§ TASK ITEM
Reproduce word for word the stretch of the line–sphere intersection text from "The three possible" through "tracing (Eberly 2006:698).".

[EXCERPT PROVIDED Boundary: Start]

Line–sphere intersection

The three possible line-sphere intersections:
1. No intersection.
2. Point intersection.
3. Two point intersection.

In analytic geometry, a line and a sphere can intersect in three ways: no intersection at all, at exactly one point, or in two points. Methods for distinguishing these cases, and determining equations for the points in the latter cases, are useful in a number of circumstances. For example, this is a common calculation to perform during ray tracing (Eberly 2006:698).

Calculation using vectors in 3D

In vector notation, the equations are as follows:

Equation for a sphere

\left\Vert {\mathbf {x}}-{\mathbf {c}}\right\Vert ^{2}=r^{2}

$\mathbf {c}$ - center point
$r$ - radius
$\mathbf {x}$ - points on the sphere

Equation for a line starting at $\mathbf{o}$

{\mathbf {x}}={\mathbf {o}}+d{\mathbf {l}}

$d$ - distance along line from starting point
$\mathbf {l}$ - direction of line (a unit vector)
$\mathbf{o}$ - origin of the line
$\mathbf {x}$ - points on the line

Searching for points that are on the line and on the sphere means combining the equations and solving for $d$ :

Equations combined

\left\Vert {\mathbf {o}}+d{\mathbf {l}}-{\mathbf {c}}\right\Vert ^{2}=r^{2}\Leftrightarrow ({\mathbf {o}}+d{\mathbf {l}}-{\mathbf {c}})\cdot ({\mathbf {o}}+d{\mathbf {l}}-{\mathbf {c}})=r^{2}

Expanded

d^{2}({\mathbf {l}}\cdot {\mathbf {l}})+2d({\mathbf {l}}\cdot ({\mathbf {o}}-{\mathbf {c}}))+({\mathbf {o}}-{\mathbf {c}})\cdot ({\mathbf {o}}-{\mathbf {c}})=r^{2}

Rearranged

d^{2}({\mathbf {l}}\cdot {\mathbf {l}})+2d({\mathbf {l}}\cdot ({\mathbf {o}}-{\mathbf {c}}))+({\mathbf {o}}-{\mathbf {c}})\cdot ({\mathbf {o}}-{\mathbf {c}})-r^{2}=0

The form of a quadratic formula is now observable. (This quadratic equation is an example of Joachimsthal's Equation .)

[EXCERPT PROVIDED Boundary: End]
[RECORD EXCERPTS Boundary: Start]

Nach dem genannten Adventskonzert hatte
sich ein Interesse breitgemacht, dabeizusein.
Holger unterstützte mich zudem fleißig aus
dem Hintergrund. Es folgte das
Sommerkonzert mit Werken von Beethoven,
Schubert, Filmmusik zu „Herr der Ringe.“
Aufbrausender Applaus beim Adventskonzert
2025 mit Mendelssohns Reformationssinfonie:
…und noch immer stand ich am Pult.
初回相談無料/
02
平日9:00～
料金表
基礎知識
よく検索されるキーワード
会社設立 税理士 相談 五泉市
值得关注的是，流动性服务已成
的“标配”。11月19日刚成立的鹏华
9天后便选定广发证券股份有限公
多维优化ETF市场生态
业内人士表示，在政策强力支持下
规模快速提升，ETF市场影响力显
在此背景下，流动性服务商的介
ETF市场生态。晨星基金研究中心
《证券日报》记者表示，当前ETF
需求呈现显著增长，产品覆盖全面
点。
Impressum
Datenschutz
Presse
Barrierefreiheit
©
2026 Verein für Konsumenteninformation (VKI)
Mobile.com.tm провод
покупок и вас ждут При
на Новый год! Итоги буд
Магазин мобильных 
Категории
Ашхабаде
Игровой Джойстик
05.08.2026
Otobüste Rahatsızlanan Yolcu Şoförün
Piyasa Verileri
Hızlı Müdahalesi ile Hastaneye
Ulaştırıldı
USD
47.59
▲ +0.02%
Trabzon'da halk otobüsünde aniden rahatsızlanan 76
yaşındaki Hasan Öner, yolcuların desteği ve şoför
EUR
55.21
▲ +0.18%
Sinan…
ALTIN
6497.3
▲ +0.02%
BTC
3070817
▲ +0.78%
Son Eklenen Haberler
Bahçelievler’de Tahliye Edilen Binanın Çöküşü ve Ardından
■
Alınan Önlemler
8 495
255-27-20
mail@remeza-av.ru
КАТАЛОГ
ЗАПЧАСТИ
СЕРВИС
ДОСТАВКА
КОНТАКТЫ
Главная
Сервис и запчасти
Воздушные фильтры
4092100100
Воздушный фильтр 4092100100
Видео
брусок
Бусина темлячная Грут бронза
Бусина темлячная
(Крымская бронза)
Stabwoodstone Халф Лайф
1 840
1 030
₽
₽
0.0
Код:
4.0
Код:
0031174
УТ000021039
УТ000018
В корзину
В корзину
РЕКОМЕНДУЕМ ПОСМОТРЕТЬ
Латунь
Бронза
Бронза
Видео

[RECORD EXCERPTS Boundary: End]

§ FINISHED EXERCISE
The three possible line-sphere intersections:
1. No intersection.
2. Point intersection.
3. Two point intersection.

In analytic geometry, a line and a sphere can intersect in three ways: no intersection at all, at exactly one point, or in two points. Methods for distinguishing these cases, and determining equations for the points in the latter cases, are useful in a number of circumstances. For example, this is a common calculation to perform during ray tracing (Eberly 2006:698).